これくらい手強くないと、張り合いがないというものよ。
守護者は、私が怯まないのを見ると、さらに怒りを増したのか、その巨大な前脚を鎌のように振り下ろしてきた。
私はそれを鉄塊で受け止める。
キィィン!と甲高い金属音が響き渡り、衝撃で私の腕が痺れた。
なかなかのパワーだわ。
「モモちゃん、あいつの足止めをお願い!」
私の指示に、モモちゃんは素早く反応した。
その体を無数の細い触手へと変化させ、守護者の八本の脚に絡みついていく。
モモちゃんの触手は、ただの粘液ではなく、最近取り込んだ鉱物の影響か、ダイヤモンドのような硬度と鋭さを持っていた。

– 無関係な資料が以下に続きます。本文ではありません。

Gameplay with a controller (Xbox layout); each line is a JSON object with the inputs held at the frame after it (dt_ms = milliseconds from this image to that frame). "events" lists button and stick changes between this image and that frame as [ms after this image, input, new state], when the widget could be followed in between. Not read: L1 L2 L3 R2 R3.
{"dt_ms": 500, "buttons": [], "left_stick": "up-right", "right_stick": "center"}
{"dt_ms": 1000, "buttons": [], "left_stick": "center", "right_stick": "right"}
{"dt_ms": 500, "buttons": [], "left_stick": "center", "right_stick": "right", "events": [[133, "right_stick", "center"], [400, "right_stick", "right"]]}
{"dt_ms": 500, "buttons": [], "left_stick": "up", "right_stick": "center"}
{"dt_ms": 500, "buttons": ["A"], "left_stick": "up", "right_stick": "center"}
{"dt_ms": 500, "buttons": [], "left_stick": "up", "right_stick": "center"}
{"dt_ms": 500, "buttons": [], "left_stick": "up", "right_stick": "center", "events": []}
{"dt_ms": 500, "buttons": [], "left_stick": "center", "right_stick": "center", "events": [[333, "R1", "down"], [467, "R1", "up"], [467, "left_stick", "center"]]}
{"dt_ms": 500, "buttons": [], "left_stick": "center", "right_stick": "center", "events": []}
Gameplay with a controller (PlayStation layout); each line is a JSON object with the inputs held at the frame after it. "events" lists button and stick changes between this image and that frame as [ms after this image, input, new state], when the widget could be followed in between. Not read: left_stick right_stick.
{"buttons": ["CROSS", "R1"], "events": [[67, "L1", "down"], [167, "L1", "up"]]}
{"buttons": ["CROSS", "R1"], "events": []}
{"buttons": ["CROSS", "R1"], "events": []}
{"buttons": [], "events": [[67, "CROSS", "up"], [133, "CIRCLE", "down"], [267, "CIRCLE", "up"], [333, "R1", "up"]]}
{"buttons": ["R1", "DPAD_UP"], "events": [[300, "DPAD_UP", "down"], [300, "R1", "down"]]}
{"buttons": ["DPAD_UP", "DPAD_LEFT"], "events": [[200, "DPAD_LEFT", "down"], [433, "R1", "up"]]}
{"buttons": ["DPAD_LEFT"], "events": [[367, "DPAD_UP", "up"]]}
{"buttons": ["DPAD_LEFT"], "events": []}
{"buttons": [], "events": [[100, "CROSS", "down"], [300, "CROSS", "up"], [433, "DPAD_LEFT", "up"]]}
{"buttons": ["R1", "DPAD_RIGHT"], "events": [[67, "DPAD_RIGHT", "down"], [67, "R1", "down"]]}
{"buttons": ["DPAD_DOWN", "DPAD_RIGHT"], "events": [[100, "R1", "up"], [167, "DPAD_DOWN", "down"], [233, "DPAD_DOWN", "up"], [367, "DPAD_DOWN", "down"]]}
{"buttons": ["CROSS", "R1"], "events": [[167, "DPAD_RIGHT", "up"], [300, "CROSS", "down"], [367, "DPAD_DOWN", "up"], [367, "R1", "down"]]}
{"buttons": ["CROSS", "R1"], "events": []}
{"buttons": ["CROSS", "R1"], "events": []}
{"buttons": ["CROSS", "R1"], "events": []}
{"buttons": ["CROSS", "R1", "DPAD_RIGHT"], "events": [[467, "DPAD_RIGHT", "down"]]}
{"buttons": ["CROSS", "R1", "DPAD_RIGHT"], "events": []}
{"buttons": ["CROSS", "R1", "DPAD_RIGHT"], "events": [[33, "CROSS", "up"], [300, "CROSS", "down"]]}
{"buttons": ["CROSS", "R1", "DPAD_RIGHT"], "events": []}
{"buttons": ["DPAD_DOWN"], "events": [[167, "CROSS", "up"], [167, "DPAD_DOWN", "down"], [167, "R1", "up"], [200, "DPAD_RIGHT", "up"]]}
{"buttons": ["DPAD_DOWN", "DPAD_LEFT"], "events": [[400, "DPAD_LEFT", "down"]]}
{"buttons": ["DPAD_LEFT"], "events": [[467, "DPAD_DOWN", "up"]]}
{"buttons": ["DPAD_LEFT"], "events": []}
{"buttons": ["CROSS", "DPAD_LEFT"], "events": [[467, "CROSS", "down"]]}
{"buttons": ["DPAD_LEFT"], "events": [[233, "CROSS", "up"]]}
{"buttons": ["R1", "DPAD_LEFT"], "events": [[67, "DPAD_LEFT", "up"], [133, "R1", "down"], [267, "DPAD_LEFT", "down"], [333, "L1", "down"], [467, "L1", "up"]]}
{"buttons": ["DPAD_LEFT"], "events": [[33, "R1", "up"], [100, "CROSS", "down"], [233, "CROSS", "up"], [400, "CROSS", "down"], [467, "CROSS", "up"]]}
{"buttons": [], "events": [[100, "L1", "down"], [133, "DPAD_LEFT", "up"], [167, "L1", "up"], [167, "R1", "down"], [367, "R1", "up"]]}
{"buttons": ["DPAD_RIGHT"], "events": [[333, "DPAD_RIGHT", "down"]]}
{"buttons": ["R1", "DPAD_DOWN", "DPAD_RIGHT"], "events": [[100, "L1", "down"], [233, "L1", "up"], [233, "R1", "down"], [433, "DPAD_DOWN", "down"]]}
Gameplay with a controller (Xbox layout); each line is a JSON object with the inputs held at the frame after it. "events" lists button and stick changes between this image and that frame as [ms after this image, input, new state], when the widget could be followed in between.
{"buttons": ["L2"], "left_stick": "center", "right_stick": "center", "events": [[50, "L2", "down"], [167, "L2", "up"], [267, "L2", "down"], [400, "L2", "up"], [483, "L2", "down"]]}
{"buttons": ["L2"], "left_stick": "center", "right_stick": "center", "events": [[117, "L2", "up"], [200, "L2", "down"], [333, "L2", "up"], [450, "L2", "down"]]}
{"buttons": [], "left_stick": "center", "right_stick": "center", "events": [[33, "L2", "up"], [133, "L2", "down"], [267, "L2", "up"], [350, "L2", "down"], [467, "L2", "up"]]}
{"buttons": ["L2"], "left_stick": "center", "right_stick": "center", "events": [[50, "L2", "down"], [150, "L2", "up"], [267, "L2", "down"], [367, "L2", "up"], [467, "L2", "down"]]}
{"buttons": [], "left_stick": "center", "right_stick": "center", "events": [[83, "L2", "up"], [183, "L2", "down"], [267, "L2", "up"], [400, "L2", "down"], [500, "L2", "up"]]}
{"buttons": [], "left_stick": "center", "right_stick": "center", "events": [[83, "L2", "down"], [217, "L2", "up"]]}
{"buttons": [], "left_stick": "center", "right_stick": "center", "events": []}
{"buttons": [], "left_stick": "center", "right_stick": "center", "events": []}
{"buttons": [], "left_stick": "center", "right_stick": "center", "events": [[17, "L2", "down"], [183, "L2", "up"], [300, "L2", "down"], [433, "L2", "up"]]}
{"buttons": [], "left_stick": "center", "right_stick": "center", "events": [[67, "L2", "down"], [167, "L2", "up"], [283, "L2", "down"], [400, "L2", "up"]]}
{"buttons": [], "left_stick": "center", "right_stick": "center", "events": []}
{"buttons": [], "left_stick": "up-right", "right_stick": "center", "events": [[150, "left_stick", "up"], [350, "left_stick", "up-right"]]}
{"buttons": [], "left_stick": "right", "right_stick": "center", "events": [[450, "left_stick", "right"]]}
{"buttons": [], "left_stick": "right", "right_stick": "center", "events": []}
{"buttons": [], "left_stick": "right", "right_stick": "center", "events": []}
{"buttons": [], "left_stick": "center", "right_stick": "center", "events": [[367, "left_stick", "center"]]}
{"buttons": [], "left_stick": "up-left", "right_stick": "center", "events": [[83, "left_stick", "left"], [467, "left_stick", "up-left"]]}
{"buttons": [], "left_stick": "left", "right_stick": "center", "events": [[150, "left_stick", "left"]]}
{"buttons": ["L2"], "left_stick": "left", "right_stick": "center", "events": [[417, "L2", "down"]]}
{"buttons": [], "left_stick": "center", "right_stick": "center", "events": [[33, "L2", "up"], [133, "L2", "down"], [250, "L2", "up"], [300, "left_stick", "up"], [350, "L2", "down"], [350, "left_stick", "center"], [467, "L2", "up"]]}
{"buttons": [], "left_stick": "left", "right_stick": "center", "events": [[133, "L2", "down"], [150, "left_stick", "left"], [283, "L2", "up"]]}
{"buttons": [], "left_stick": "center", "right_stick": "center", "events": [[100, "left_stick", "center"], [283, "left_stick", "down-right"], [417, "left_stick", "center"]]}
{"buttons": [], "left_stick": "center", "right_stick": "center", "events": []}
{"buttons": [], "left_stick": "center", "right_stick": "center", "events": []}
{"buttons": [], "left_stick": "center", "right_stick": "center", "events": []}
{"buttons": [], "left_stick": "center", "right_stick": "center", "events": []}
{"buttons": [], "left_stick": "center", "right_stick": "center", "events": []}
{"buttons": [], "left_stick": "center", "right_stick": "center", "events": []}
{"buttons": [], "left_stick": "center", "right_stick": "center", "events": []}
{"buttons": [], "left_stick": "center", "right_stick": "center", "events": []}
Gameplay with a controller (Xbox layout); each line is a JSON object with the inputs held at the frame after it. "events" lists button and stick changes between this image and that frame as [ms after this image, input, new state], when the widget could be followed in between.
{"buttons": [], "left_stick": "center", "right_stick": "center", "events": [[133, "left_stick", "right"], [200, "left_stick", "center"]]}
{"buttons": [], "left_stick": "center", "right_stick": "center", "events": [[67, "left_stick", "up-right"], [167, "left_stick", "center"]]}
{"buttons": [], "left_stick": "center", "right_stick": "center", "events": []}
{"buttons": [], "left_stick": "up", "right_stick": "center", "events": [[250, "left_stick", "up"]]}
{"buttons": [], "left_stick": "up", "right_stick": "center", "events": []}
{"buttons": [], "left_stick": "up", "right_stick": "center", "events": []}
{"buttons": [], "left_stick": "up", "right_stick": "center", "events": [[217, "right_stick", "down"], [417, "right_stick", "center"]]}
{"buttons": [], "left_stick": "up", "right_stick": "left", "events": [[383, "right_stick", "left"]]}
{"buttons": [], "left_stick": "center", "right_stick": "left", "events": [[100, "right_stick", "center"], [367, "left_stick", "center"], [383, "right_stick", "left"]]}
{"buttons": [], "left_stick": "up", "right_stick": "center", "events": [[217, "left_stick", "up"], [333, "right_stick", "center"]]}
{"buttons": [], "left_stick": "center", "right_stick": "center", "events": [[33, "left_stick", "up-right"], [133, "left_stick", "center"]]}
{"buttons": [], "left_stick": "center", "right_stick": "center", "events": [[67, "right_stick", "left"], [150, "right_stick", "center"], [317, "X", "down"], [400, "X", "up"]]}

守護者の脚の関節部分に食い込み、その動きをわずかに鈍らせる。
「キシャアアアアアッ!」
守護者が苦痛の声を上げる。
その隙を逃さず、私は守護者の懐に飛び込み、鉄塊を連続で叩き込んだ。
頭部、胴体、脚の付け根……。
手応えのある場所に、的確に、そして容赦なく。
「どうしたの、蜘蛛さん?
もっと私を楽しませてちょうだいよ!」
私は恍惚とした表情で、鉄塊を振るい続ける。
守護者の硬い甲殻に、少しずつヒビが入り始めているのが分かった。
赤い複眼が、恐怖と怒りで激しく揺れている。
(そろそろ、弱点が見えてきてもいい頃かしら……)
私は攻撃の手を緩めず、守護者の反応を注意深く観察する。
そして、ある一点――守護者の腹部の下、他の部分よりもわずかに柔らかそうな箇所に、私の目が釘付けになった。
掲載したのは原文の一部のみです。